§ Exercise data

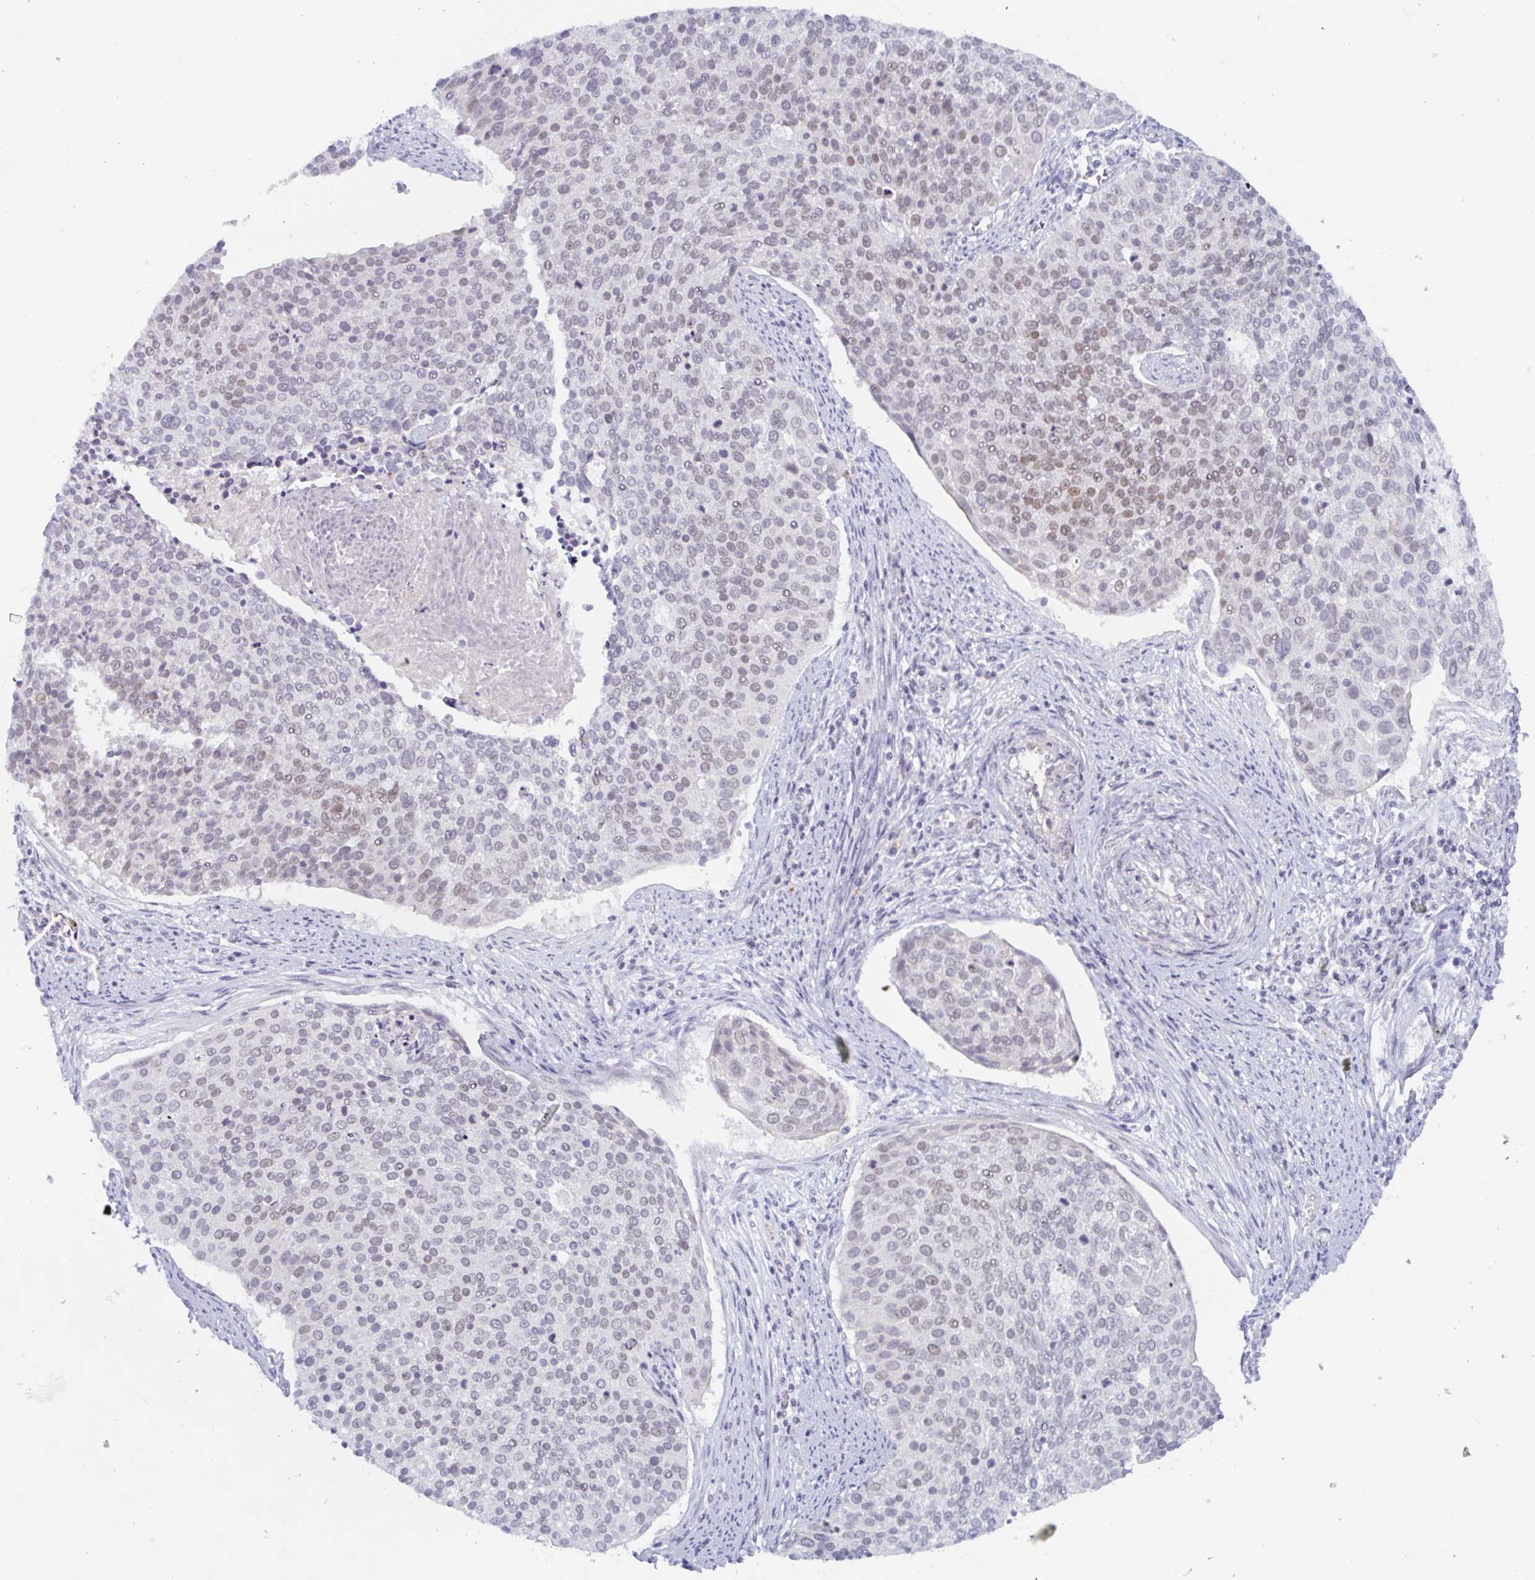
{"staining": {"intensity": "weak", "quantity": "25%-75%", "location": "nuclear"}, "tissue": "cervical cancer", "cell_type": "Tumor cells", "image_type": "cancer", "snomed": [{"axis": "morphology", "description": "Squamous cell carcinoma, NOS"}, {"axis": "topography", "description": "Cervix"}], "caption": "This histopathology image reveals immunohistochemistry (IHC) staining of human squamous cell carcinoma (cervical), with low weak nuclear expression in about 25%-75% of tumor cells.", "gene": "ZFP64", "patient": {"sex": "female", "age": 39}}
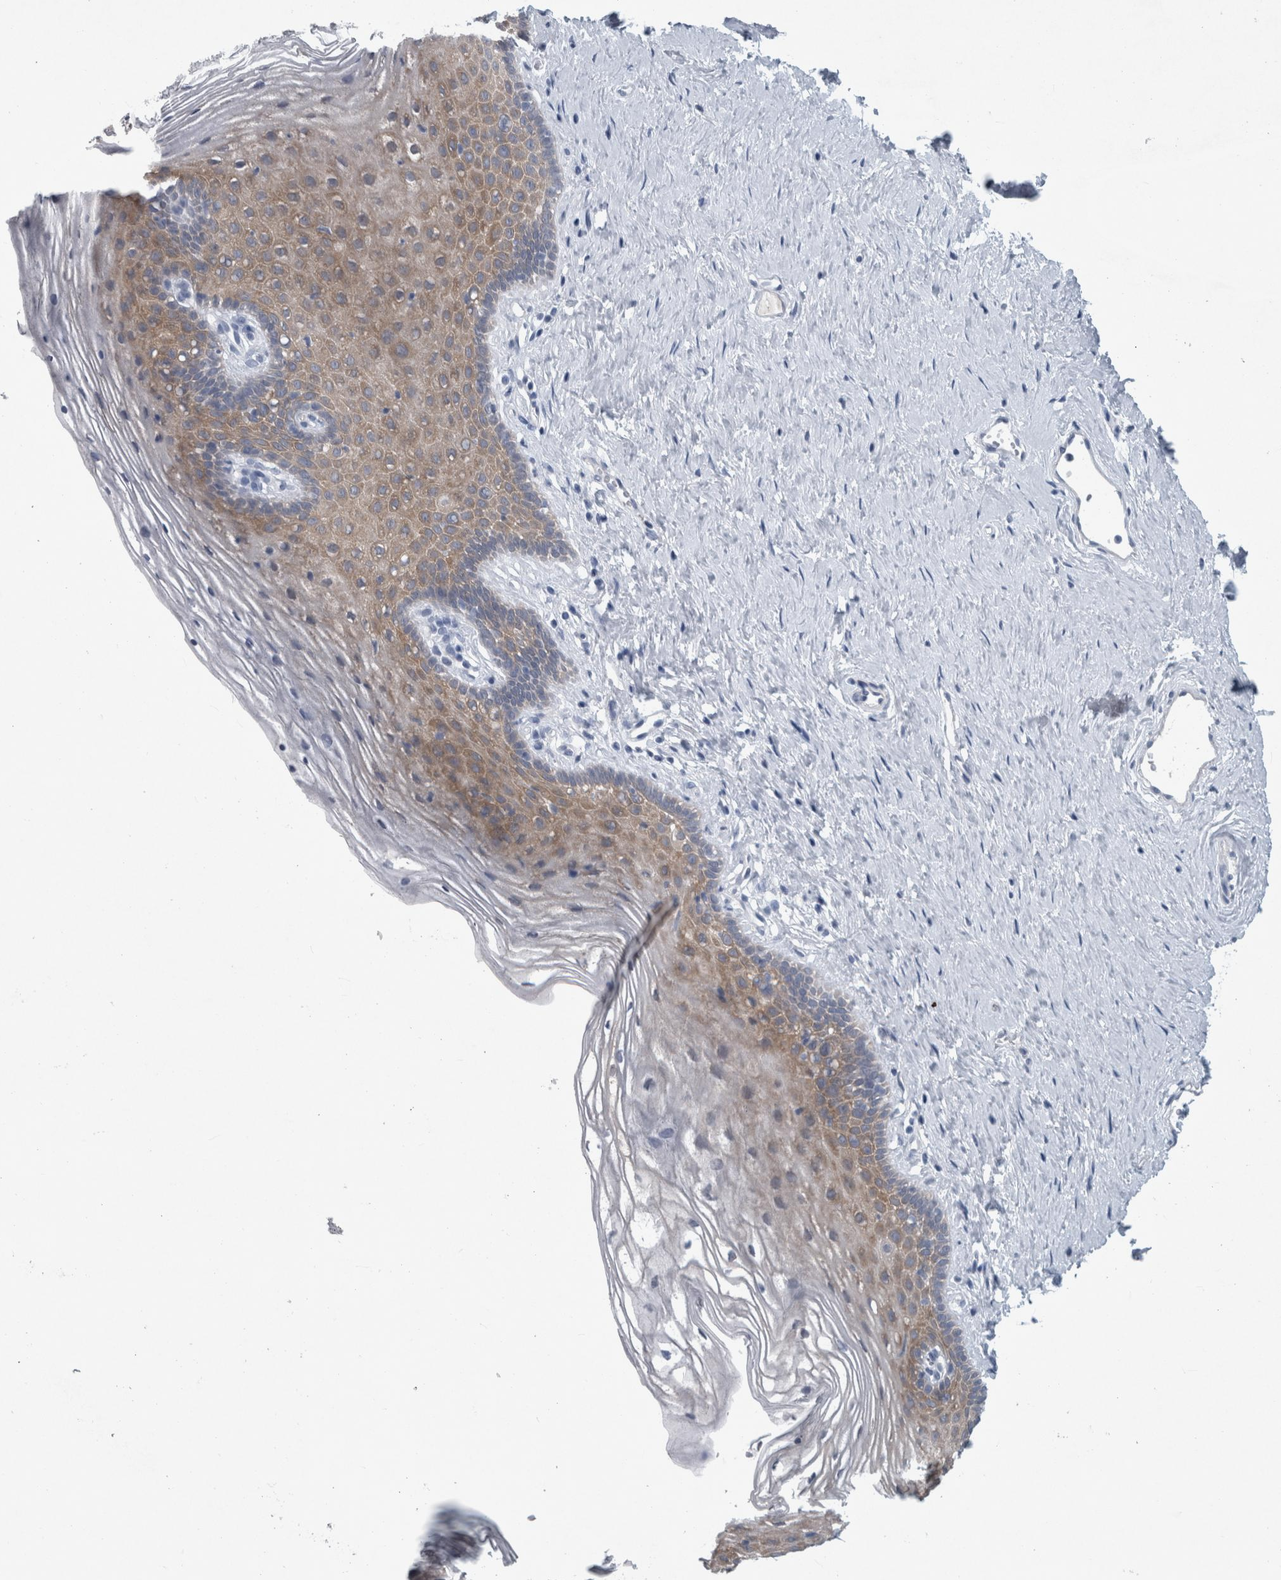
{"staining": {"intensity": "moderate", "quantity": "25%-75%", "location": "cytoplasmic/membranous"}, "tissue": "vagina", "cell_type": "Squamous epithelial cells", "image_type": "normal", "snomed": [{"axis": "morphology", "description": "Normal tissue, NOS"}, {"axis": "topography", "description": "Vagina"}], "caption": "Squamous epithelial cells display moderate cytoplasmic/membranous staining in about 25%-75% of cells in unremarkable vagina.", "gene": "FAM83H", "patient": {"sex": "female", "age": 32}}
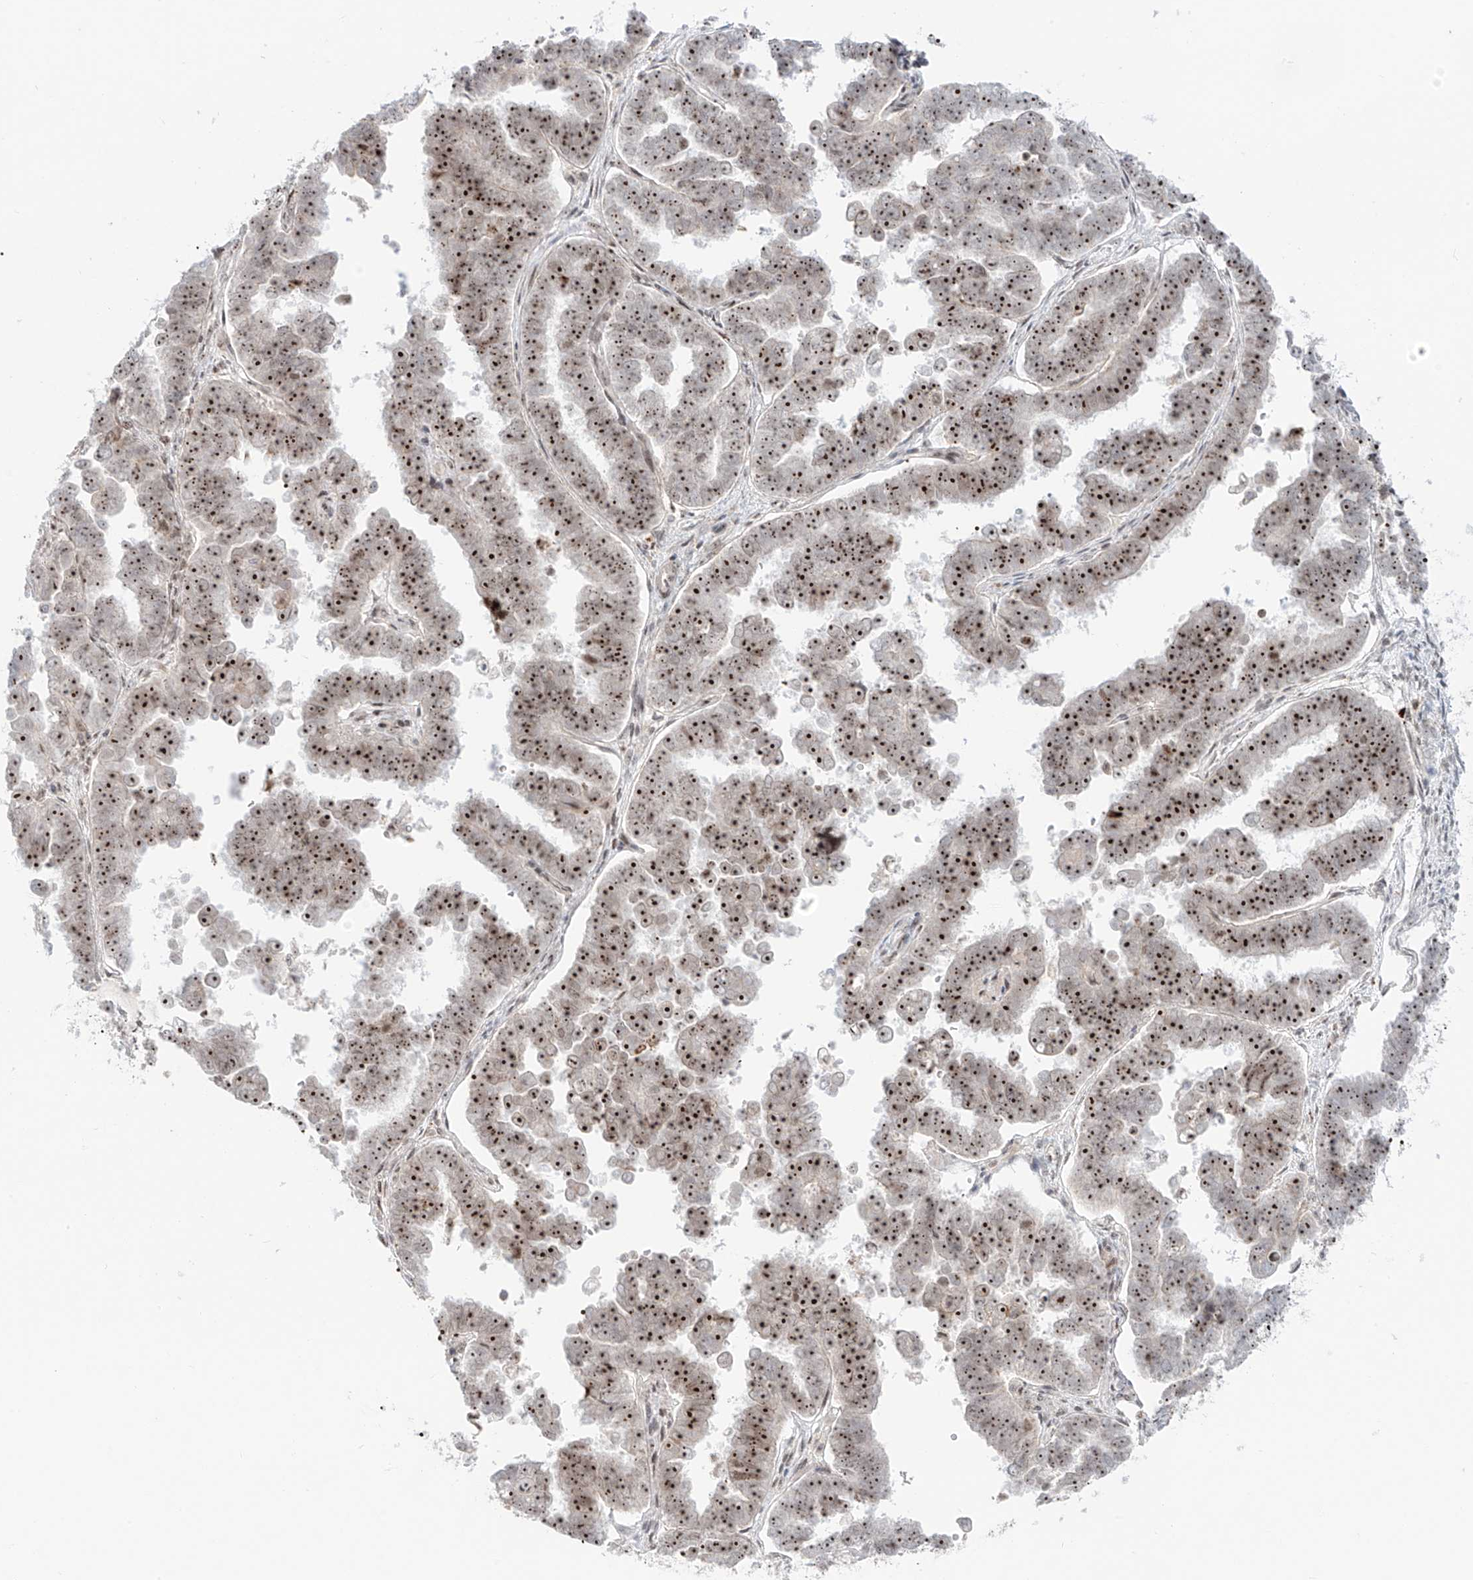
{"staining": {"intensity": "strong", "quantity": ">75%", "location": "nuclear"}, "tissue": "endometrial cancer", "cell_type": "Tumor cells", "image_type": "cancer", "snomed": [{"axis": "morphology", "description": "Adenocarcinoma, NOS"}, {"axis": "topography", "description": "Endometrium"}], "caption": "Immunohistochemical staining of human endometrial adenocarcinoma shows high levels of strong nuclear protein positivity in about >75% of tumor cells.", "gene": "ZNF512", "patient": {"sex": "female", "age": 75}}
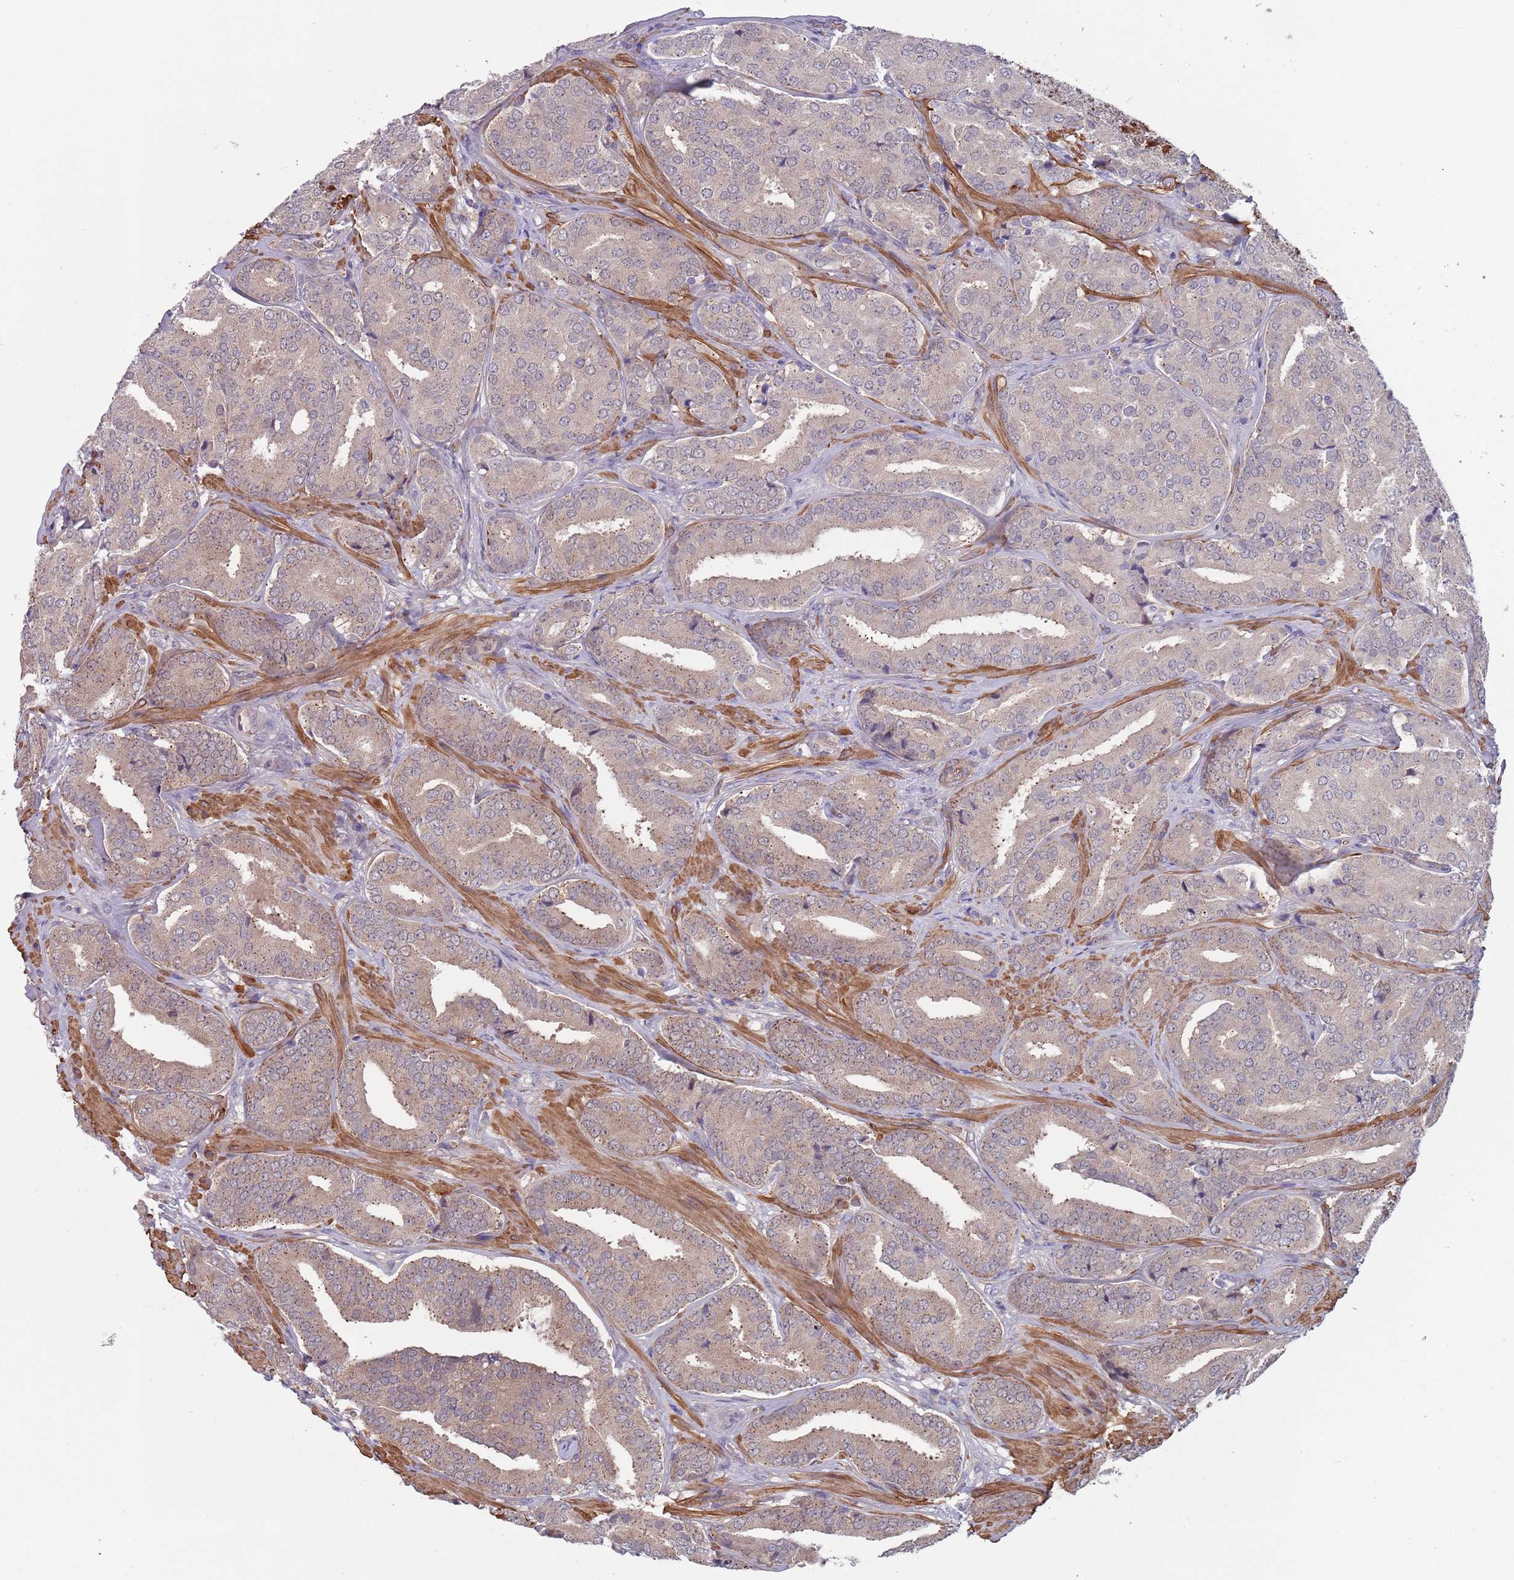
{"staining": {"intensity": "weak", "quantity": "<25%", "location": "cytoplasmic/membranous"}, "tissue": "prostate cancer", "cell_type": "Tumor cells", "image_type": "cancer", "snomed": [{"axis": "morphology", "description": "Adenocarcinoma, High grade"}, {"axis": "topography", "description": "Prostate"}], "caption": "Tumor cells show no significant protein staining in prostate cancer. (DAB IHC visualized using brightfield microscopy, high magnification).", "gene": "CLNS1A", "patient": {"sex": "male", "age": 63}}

§ What to produce
Scan the listing above for the word "membranous" and show each line where it is found.

§ Exercise result
{"staining": {"intensity": "moderate", "quantity": "25%-75%", "location": "cytoplasmic/membranous"}, "tissue": "vagina", "cell_type": "Squamous epithelial cells", "image_type": "normal", "snomed": [{"axis": "morphology", "description": "Normal tissue, NOS"}, {"axis": "topography", "description": "Vagina"}], "caption": "Squamous epithelial cells display moderate cytoplasmic/membranous staining in about 25%-75% of cells in unremarkable vagina.", "gene": "FAM83H", "patient": {"sex": "female", "age": 32}}
{"staining": {"intensity": "weak", "quantity": "<25%", "location": "cytoplasmic/membranous"}, "tissue": "prostate cancer", "cell_type": "Tumor cells", "image_type": "cancer", "snomed": [{"axis": "morphology", "description": "Adenocarcinoma, High grade"}, {"axis": "topography", "description": "Prostate"}], "caption": "Tumor cells show no significant protein staining in prostate cancer. (DAB IHC visualized using brightfield microscopy, high magnification).", "gene": "CLNS1A", "patient": {"sex": "male", "age": 63}}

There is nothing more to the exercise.